(Text segment begins)

Energy budgets of all tropical (30S-30N) ocean basins and the atmosphere are assessed separately to depict anomalous energy flows associated with ENSO in a consistent budget framework.
First, state-of-the art atmospheric and oceanic reanalyses are employed to robustly quantify changes in ocean heat storage, anomalous ocean-atmosphere energy exchanges and atmospheric energy transports during ENSO.
Variability of area-averaged tropical Pacific ocean heat content (OHC) to a large extent is modulated by energy flow through the ocean surface. While redistribution of OHC within the tropical Pacific is an integral part of ENSO dynamics, variability of lateral ocean heat transport out of the tropical Pacific region is found to be small. The only noteworthy contributions arise from the Indonesian Throughflow (ITF), which is anti-correlated with ENSO at a few months lag.

(Text segment ends)
(Available data begins)

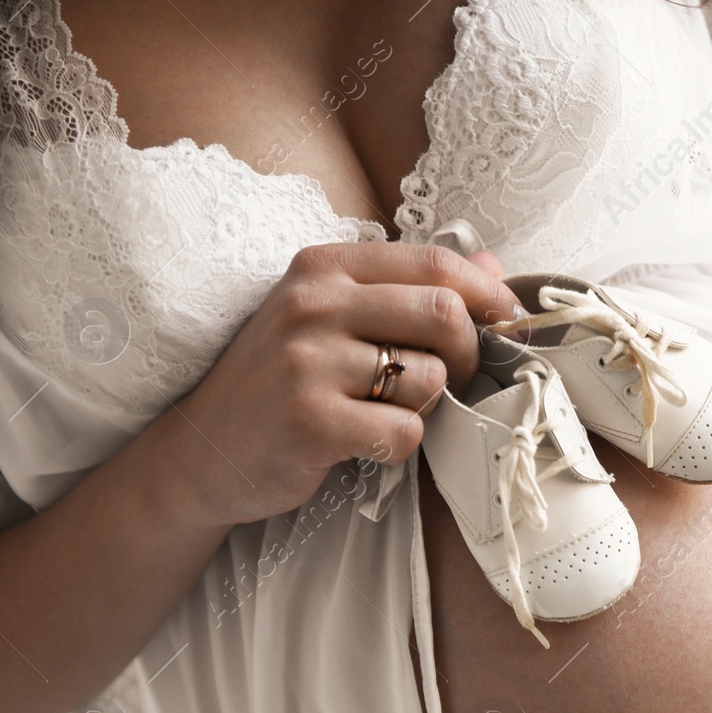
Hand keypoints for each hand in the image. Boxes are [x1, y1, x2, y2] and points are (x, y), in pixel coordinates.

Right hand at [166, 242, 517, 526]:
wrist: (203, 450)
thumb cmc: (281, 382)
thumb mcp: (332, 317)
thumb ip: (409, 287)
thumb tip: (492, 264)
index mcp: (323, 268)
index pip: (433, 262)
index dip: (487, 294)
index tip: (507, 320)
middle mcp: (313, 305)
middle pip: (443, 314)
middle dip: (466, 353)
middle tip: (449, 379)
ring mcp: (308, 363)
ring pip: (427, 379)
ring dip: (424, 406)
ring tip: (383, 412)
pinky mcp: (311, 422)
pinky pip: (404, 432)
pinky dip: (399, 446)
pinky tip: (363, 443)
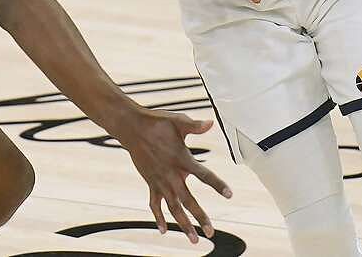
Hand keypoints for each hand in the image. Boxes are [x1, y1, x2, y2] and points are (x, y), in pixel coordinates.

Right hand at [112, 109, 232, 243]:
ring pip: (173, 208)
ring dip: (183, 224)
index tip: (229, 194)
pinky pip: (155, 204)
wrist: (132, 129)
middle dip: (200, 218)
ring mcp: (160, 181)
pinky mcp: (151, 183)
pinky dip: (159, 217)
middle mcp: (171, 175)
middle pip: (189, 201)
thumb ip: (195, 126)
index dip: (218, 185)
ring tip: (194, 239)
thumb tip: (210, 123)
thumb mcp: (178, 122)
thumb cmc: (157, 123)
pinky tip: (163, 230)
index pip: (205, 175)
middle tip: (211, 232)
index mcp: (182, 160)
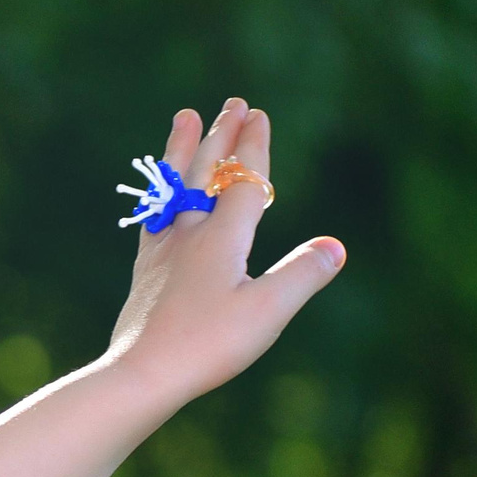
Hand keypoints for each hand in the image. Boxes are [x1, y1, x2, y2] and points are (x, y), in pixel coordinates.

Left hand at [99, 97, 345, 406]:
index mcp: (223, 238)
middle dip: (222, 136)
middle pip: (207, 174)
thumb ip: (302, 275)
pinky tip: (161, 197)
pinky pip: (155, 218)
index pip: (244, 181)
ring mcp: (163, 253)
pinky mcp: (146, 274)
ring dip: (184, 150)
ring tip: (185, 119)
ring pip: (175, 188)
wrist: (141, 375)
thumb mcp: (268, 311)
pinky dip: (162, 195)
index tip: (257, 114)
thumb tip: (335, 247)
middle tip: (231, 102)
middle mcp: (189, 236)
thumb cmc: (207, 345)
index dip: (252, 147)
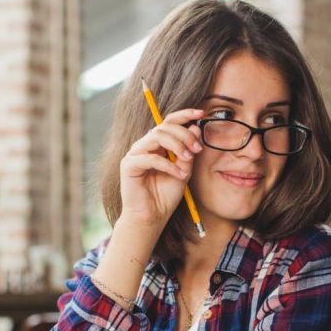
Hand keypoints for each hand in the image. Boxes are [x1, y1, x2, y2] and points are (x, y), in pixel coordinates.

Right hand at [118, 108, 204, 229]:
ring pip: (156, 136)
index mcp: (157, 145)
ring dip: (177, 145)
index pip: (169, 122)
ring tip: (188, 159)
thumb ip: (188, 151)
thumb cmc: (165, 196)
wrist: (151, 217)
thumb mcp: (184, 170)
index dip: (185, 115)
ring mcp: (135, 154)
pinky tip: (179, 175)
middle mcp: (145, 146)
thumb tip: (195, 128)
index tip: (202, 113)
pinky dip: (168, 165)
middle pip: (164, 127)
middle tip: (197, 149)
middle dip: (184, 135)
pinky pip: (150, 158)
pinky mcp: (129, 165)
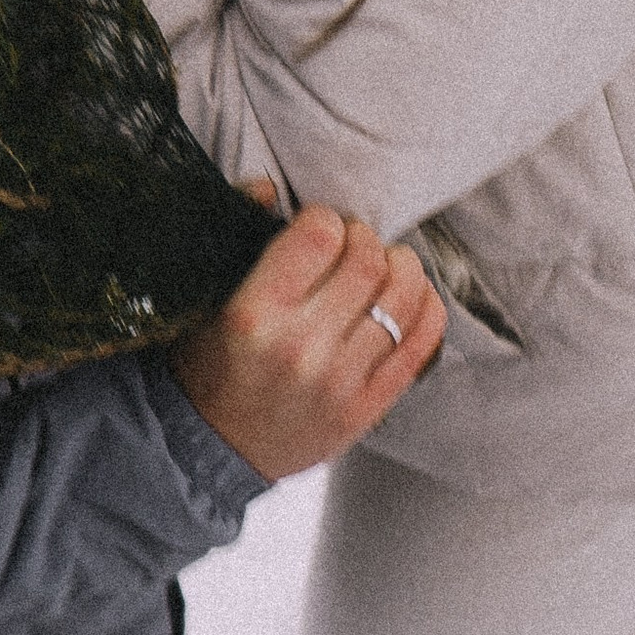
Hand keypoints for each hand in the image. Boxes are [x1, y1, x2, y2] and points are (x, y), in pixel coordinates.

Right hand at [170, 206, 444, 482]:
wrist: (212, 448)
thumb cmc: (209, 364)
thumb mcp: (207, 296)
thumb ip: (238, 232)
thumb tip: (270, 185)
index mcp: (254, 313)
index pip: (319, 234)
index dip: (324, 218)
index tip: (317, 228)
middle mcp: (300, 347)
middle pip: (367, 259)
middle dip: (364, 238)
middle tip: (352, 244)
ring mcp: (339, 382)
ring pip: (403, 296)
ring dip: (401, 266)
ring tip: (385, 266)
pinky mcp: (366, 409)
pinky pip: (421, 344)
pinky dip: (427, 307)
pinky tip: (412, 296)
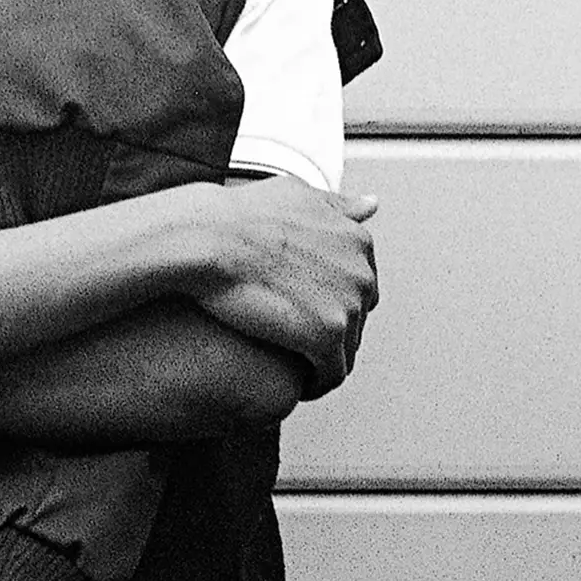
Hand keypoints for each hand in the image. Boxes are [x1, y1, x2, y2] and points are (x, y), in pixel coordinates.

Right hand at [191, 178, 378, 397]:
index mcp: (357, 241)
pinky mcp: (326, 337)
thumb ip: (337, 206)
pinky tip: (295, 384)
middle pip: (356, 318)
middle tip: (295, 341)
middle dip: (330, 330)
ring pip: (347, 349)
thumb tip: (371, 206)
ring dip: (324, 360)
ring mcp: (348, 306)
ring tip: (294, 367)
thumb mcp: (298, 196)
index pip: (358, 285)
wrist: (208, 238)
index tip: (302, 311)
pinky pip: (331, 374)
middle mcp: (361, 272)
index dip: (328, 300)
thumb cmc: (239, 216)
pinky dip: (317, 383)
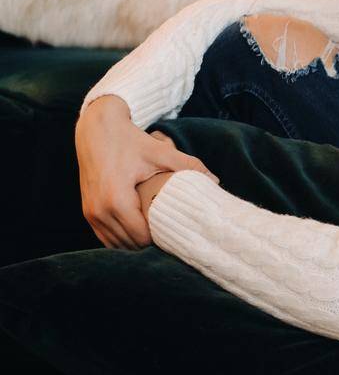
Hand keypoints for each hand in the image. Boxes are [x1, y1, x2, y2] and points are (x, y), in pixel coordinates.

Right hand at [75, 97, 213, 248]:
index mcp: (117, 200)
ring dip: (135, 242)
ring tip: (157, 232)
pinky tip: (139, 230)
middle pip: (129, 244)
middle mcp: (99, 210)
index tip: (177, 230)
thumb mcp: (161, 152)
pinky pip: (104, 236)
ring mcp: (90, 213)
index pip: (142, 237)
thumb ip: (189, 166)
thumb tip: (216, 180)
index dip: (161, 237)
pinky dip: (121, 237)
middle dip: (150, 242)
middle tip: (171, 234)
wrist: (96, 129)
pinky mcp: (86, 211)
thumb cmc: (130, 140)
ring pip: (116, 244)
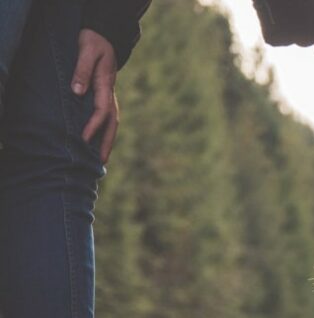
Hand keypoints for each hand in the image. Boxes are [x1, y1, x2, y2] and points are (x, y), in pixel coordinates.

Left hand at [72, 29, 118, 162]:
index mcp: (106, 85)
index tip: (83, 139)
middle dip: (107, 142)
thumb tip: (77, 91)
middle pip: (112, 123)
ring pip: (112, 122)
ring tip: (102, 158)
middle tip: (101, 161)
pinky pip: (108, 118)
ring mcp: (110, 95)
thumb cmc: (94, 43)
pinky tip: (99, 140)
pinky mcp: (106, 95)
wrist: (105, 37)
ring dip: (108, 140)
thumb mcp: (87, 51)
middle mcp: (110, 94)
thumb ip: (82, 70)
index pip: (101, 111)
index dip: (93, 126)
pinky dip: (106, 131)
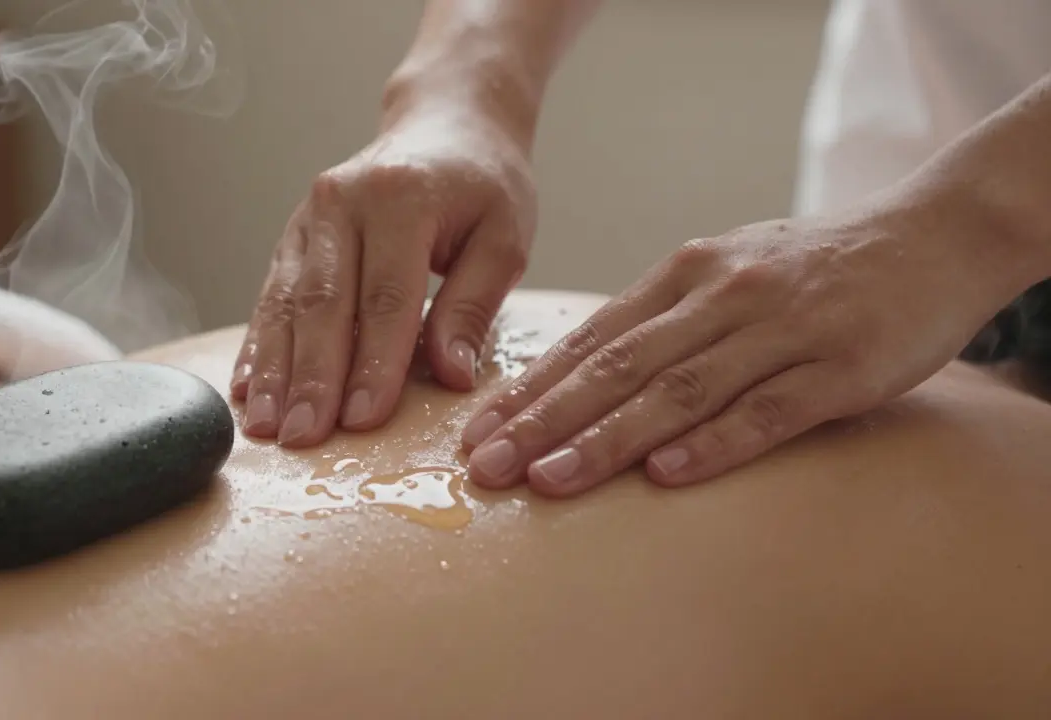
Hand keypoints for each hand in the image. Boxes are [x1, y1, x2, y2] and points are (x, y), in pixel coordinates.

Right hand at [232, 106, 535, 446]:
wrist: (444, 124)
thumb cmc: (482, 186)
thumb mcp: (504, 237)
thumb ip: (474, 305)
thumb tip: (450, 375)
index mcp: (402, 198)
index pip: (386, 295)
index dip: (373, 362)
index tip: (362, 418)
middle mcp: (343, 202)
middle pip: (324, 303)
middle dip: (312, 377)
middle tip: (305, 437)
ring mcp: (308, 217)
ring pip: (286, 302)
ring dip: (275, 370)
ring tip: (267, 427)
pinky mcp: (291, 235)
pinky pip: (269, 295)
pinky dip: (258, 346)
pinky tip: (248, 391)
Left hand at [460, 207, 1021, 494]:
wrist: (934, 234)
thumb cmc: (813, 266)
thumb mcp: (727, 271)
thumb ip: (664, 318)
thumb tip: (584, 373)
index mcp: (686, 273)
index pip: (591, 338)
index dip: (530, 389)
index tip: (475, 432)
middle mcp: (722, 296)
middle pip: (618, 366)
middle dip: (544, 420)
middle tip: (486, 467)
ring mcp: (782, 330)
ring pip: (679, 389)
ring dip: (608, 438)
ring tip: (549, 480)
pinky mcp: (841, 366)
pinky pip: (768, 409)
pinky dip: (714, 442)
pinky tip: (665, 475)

(Available data ends)

■ **Work task 1**
Which three quantities does the ENSO energy budget text say reanalyses are used to quantify during ENSO?
■ **Work task 2**
Write the next few sentences of the ENSO energy budget text, picking up after its final sentence.

■ **Answer area 1**
- Changes in ocean heat storage
- Anomalous ocean-atmosphere energy exchanges
- Atmospheric energy transports

■ **Answer area 2**
Regression analysis reveals that atmospheric energy transport and RadTOA (radiation at top-of-the-atmosphere) almost perfectly balance the OHC changes and ITF variability associated with ENSO. Only a relatively small fraction of El Niño-related heat lost by the Pacific ocean is radiated to space (mainly in the Pacific subtropics), whereas the major part of the energy is transported away by the atmosphere. Ample changes in tropical atmospheric circulation lead to enhanced surface fluxes and consequently to an increase of tropical Atlantic and Indian OHC that to very large degree compensates tropical Pacific OHC loss. This signature of energy redistribution is robust across the employed datasets for all three tropical ocean basins and explains the small observed ENSO signal in global mean RadTOA.
These results are then used as a benchmark to evaluate the energy pathways during ENSO as simulated by an ensemble of coupled climate model runs from the CMIP5 archive.
Significant differences are found between the results from reanalyses and climate models.
In contrast to reanalyses and satellite data, radiative energy input at TOA strongly increases during El Nino in most of the climate models. Furthermore, tropical Pacific ocean heat content variability is too small in the models: While the upper 300m of the tropical Pacific cool during El Nino, deeper layers tend to warm, leading to a very small ENSO signal in full-depth OHC. Moreover, teleconnections to the tropical Atlantic exist in the models as well, but they are weaker than found from reanalyses.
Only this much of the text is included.